If so, it explains so much. It explains the proclamation of the angels to the shepherds outside Bethlehem. (A proud father was announcing the birth of a son.)
It explains the voice at Jesus baptism; “This is my son....” (You did what I wanted to do, but couldn’t.)
It explains the transfiguration of Moses and Elijah on the mountaintop. (You sent them to encourage him.)
And it explains how your heart must have ached as you heard the cracking voice of your son, “Father, take this cup away."
I was releasing Jenna into a safe environment with a compassionate teacher who stood ready to wipe away any tears. You released Jesus into a hostile arena with a cruel soldier who turned the back of your son into raw meat.
I said good-bye to Jenna knowing she would make friends, laugh, and draw pictures. You said good-bye to Jesus knowing he would be spat upon, laughed at, and killed.

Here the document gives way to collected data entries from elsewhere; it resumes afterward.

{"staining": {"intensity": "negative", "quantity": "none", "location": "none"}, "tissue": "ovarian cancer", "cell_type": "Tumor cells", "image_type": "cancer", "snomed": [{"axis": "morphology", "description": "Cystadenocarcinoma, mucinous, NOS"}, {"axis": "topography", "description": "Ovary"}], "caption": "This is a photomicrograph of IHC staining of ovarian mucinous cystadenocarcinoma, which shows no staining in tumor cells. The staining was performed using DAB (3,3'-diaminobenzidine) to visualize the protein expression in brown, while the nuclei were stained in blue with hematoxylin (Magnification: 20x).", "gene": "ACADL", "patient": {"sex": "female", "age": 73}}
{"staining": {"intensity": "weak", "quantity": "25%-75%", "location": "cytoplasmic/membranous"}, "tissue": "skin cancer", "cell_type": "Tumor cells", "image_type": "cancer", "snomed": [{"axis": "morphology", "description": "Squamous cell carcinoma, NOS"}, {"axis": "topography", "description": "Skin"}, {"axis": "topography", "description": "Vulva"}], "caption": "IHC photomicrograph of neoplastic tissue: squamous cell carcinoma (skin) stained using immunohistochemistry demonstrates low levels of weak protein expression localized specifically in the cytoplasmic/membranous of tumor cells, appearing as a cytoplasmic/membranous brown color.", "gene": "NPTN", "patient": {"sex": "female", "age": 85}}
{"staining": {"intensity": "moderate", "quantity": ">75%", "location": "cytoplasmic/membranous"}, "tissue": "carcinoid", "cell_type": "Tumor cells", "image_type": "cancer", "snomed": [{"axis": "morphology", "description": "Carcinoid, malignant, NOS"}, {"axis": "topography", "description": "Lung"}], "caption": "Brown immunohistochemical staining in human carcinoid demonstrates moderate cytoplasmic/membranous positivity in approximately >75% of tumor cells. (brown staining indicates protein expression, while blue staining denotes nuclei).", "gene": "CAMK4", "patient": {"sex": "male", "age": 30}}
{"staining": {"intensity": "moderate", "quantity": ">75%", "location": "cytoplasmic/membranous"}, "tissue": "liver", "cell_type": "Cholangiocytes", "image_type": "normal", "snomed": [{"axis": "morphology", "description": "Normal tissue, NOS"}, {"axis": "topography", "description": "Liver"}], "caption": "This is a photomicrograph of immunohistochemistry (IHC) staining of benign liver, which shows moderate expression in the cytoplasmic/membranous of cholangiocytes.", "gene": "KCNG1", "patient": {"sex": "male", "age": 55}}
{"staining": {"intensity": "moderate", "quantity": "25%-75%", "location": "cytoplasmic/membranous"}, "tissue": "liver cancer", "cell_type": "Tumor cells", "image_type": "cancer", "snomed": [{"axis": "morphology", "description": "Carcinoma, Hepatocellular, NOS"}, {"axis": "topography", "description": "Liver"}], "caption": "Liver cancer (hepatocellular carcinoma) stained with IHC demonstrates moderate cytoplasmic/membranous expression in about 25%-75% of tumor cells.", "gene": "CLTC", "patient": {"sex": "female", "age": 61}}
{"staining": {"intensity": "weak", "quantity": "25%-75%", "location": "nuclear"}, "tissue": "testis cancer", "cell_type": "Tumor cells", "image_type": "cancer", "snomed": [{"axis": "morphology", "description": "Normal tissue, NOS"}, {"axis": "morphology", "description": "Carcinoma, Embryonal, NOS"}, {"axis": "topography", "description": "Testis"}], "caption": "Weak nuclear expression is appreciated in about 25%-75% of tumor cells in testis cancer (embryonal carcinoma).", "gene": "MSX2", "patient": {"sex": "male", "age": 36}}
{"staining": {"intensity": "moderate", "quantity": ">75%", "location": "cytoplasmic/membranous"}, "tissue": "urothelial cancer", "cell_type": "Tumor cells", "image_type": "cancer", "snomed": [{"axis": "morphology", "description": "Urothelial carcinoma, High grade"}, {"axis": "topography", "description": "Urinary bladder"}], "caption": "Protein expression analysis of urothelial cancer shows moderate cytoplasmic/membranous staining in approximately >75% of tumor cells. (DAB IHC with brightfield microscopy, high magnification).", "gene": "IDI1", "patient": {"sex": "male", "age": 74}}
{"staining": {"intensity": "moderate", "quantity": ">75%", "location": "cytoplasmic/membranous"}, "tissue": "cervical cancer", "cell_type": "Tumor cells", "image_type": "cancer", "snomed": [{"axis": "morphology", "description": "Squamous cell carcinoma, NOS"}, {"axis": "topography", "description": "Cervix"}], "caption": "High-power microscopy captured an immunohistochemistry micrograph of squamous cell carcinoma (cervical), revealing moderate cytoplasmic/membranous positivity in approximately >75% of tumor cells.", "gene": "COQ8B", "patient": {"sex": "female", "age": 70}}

I gave up my child fully aware that were she to need me I would be at her side in a heartbeat. You said goodbye to your son fully aware that when he would need you the most, when his cry of despair would roar through the heavens, you would sit in silence. The angels, though positioned, would hear no command from you. Your son, though in anguish, would feel no comfort from your hands.
"He gave his best," Paul reasons, "why should we doubt his love?"
Before the day was over, I sat in silence a second time. This time, not beside my daughter, but before my Father. This time not sad over what I had to give, but grateful for what I’d already received—living proof that God does care.